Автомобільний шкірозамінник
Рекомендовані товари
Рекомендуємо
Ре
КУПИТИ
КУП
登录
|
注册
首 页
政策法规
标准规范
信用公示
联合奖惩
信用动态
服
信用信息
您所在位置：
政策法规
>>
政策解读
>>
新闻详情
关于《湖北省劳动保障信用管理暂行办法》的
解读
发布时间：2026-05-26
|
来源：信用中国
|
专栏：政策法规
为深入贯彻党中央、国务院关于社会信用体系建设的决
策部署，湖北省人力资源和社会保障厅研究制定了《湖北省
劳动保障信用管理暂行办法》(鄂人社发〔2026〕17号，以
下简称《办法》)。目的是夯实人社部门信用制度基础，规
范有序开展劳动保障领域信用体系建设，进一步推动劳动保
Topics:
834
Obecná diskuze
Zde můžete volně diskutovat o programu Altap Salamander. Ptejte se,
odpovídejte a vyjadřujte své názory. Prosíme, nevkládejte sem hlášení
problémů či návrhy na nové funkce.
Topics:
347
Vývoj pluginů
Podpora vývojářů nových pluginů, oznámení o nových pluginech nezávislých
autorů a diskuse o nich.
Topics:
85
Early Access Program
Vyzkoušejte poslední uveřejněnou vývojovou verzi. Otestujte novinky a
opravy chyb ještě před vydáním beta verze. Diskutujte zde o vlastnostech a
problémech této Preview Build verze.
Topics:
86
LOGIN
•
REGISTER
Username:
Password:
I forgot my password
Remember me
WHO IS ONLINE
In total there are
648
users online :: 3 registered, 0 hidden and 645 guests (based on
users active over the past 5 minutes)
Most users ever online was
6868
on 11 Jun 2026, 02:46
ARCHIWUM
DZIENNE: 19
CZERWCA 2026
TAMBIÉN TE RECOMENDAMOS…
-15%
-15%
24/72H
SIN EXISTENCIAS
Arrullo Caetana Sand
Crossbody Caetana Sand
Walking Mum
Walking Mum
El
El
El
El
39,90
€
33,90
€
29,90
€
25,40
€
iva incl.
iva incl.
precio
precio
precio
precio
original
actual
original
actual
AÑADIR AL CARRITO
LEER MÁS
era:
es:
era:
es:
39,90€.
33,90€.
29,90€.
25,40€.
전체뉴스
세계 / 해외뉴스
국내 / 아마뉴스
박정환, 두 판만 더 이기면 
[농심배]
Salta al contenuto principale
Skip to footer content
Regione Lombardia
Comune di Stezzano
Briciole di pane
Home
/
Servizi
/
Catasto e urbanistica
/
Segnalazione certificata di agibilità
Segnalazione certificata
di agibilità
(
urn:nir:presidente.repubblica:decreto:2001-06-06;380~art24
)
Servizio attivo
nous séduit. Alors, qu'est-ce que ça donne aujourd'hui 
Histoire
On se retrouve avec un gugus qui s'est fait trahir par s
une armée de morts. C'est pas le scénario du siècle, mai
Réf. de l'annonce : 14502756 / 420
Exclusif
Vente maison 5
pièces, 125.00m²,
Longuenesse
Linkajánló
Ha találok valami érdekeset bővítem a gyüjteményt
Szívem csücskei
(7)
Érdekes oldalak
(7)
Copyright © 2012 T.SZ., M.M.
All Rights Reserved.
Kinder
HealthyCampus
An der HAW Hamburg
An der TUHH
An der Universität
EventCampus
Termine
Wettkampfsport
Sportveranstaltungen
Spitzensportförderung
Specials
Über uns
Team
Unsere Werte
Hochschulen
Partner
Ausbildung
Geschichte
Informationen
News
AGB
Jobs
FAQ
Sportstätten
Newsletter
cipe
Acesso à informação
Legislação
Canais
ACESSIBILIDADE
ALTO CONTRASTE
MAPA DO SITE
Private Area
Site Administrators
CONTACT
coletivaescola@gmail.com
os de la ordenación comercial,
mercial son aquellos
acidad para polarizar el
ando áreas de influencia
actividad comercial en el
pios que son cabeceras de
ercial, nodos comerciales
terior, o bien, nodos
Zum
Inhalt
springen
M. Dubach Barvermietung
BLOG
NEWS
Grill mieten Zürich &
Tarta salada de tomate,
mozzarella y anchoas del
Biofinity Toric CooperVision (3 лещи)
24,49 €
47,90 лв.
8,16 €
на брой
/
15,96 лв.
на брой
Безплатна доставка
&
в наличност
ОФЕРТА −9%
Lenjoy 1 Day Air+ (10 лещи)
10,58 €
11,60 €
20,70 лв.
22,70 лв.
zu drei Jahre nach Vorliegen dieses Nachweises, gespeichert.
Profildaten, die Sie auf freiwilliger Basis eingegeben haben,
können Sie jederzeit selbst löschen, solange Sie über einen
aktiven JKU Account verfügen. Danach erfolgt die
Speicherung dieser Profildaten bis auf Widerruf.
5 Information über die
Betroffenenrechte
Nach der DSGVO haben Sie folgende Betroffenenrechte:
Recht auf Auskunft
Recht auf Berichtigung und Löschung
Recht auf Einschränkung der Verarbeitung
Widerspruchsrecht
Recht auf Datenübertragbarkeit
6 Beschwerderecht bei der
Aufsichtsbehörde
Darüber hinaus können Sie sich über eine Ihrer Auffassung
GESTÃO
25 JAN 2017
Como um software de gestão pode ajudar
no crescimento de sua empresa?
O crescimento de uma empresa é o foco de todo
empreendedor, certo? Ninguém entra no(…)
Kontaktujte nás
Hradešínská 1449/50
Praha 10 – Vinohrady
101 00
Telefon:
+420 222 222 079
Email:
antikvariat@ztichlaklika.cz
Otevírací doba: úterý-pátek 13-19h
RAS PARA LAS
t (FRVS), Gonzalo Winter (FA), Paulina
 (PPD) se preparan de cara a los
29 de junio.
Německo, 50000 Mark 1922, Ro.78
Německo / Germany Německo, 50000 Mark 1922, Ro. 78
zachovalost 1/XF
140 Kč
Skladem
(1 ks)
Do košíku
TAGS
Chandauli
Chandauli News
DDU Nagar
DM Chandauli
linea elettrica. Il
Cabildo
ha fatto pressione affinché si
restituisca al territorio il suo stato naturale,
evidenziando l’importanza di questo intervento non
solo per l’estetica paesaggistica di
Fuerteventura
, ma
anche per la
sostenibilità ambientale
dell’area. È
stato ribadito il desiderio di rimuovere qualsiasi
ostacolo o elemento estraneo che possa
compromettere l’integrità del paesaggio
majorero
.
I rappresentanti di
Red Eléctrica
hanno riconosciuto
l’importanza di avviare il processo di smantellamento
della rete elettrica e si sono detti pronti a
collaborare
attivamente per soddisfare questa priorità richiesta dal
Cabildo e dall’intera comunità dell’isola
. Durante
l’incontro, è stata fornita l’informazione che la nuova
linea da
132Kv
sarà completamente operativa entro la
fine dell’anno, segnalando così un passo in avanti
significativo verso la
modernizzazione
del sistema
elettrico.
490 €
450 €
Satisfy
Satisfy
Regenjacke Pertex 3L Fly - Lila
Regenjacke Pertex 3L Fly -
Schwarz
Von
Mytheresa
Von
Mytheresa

**Alıştırma yönergesi**. Yukarıdaki verilerin tüm satırlarını, hiçbir karakteri değiştirmeden ve sıralarını koruyarak çıktı olarak ver.

**Nihai yanıt**.
Автомобільний шкірозамінник
Рекомендовані товари
Рекомендуємо
Ре
КУПИТИ
КУП
登录
|
注册
首 页
政策法规
标准规范
信用公示
联合奖惩
信用动态
服
信用信息
您所在位置：
政策法规
>>
政策解读
>>
新闻详情
关于《湖北省劳动保障信用管理暂行办法》的
解读
发布时间：2026-05-26
|
来源：信用中国
|
专栏：政策法规
为深入贯彻党中央、国务院关于社会信用体系建设的决
策部署，湖北省人力资源和社会保障厅研究制定了《湖北省
劳动保障信用管理暂行办法》(鄂人社发〔2026〕17号，以
下简称《办法》)。目的是夯实人社部门信用制度基础，规
范有序开展劳动保障领域信用体系建设，进一步推动劳动保
Topics:
834
Obecná diskuze
Zde můžete volně diskutovat o programu Altap Salamander. Ptejte se,
odpovídejte a vyjadřujte své názory. Prosíme, nevkládejte sem hlášení
problémů či návrhy na nové funkce.
Topics:
347
Vývoj pluginů
Podpora vývojářů nových pluginů, oznámení o nových pluginech nezávislých
autorů a diskuse o nich.
Topics:
85
Early Access Program
Vyzkoušejte poslední uveřejněnou vývojovou verzi. Otestujte novinky a
opravy chyb ještě před vydáním beta verze. Diskutujte zde o vlastnostech a
problémech této Preview Build verze.
Topics:
86
LOGIN
•
REGISTER
Username:
Password:
I forgot my password
Remember me
WHO IS ONLINE
In total there are
648
users online :: 3 registered, 0 hidden and 645 guests (based on
users active over the past 5 minutes)
Most users ever online was
6868
on 11 Jun 2026, 02:46
ARCHIWUM
DZIENNE: 19
CZERWCA 2026
TAMBIÉN TE RECOMENDAMOS…
-15%
-15%
24/72H
SIN EXISTENCIAS
Arrullo Caetana Sand
Crossbody Caetana Sand
Walking Mum
Walking Mum
El
El
El
El
39,90
€
33,90
€
29,90
€
25,40
€
iva incl.
iva incl.
precio
precio
precio
precio
original
actual
original
actual
AÑADIR AL CARRITO
LEER MÁS
era:
es:
era:
es:
39,90€.
33,90€.
29,90€.
25,40€.
전체뉴스
세계 / 해외뉴스
국내 / 아마뉴스
박정환, 두 판만 더 이기면 
[농심배]
Salta al contenuto principale
Skip to footer content
Regione Lombardia
Comune di Stezzano
Briciole di pane
Home
/
Servizi
/
Catasto e urbanistica
/
Segnalazione certificata di agibilità
Segnalazione certificata
di agibilità
(
urn:nir:presidente.repubblica:decreto:2001-06-06;380~art24
)
Servizio attivo
nous séduit. Alors, qu'est-ce que ça donne aujourd'hui 
Histoire
On se retrouve avec un gugus qui s'est fait trahir par s
une armée de morts. C'est pas le scénario du siècle, mai
Réf. de l'annonce : 14502756 / 420
Exclusif
Vente maison 5
pièces, 125.00m²,
Longuenesse
Linkajánló
Ha találok valami érdekeset bővítem a gyüjteményt
Szívem csücskei
(7)
Érdekes oldalak
(7)
Copyright © 2012 T.SZ., M.M.
All Rights Reserved.
Kinder
HealthyCampus
An der HAW Hamburg
An der TUHH
An der Universität
EventCampus
Termine
Wettkampfsport
Sportveranstaltungen
Spitzensportförderung
Specials
Über uns
Team
Unsere Werte
Hochschulen
Partner
Ausbildung
Geschichte
Informationen
News
AGB
Jobs
FAQ
Sportstätten
Newsletter
cipe
Acesso à informação
Legislação
Canais
ACESSIBILIDADE
ALTO CONTRASTE
MAPA DO SITE
Private Area
Site Administrators
CONTACT
coletivaescola@gmail.com
os de la ordenación comercial,
mercial son aquellos
acidad para polarizar el
ando áreas de influencia
actividad comercial en el
pios que son cabeceras de
ercial, nodos comerciales
terior, o bien, nodos
Zum
Inhalt
springen
M. Dubach Barvermietung
BLOG
NEWS
Grill mieten Zürich &
Tarta salada de tomate,
mozzarella y anchoas del
Biofinity Toric CooperVision (3 лещи)
24,49 €
47,90 лв.
8,16 €
на брой
/
15,96 лв.
на брой
Безплатна доставка
&
в наличност
ОФЕРТА −9%
Lenjoy 1 Day Air+ (10 лещи)
10,58 €
11,60 €
20,70 лв.
22,70 лв.
zu drei Jahre nach Vorliegen dieses Nachweises, gespeichert.
Profildaten, die Sie auf freiwilliger Basis eingegeben haben,
können Sie jederzeit selbst löschen, solange Sie über einen
aktiven JKU Account verfügen. Danach erfolgt die
Speicherung dieser Profildaten bis auf Widerruf.
5 Information über die
Betroffenenrechte
Nach der DSGVO haben Sie folgende Betroffenenrechte:
Recht auf Auskunft
Recht auf Berichtigung und Löschung
Recht auf Einschränkung der Verarbeitung
Widerspruchsrecht
Recht auf Datenübertragbarkeit
6 Beschwerderecht bei der
Aufsichtsbehörde
Darüber hinaus können Sie sich über eine Ihrer Auffassung
GESTÃO
25 JAN 2017
Como um software de gestão pode ajudar
no crescimento de sua empresa?
O crescimento de uma empresa é o foco de todo
empreendedor, certo? Ninguém entra no(…)
Kontaktujte nás
Hradešínská 1449/50
Praha 10 – Vinohrady
101 00
Telefon:
+420 222 222 079
Email:
antikvariat@ztichlaklika.cz
Otevírací doba: úterý-pátek 13-19h
RAS PARA LAS
t (FRVS), Gonzalo Winter (FA), Paulina
 (PPD) se preparan de cara a los
29 de junio.
Německo, 50000 Mark 1922, Ro.78
Německo / Germany Německo, 50000 Mark 1922, Ro. 78
zachovalost 1/XF
140 Kč
Skladem
(1 ks)
Do košíku
TAGS
Chandauli
Chandauli News
DDU Nagar
DM Chandauli
linea elettrica. Il
Cabildo
ha fatto pressione affinché si
restituisca al territorio il suo stato naturale,
evidenziando l’importanza di questo intervento non
solo per l’estetica paesaggistica di
Fuerteventura
, ma
anche per la
sostenibilità ambientale
dell’area. È
stato ribadito il desiderio di rimuovere qualsiasi
ostacolo o elemento estraneo che possa
compromettere l’integrità del paesaggio
majorero
.
I rappresentanti di
Red Eléctrica
hanno riconosciuto
l’importanza di avviare il processo di smantellamento
della rete elettrica e si sono detti pronti a
collaborare
attivamente per soddisfare questa priorità richiesta dal
Cabildo e dall’intera comunità dell’isola
. Durante
l’incontro, è stata fornita l’informazione che la nuova
linea da
132Kv
sarà completamente operativa entro la
fine dell’anno, segnalando così un passo in avanti
significativo verso la
modernizzazione
del sistema
elettrico.
490 €
450 €
Satisfy
Satisfy
Regenjacke Pertex 3L Fly - Lila
Regenjacke Pertex 3L Fly -
Schwarz
Von
Mytheresa
Von
Mytheresa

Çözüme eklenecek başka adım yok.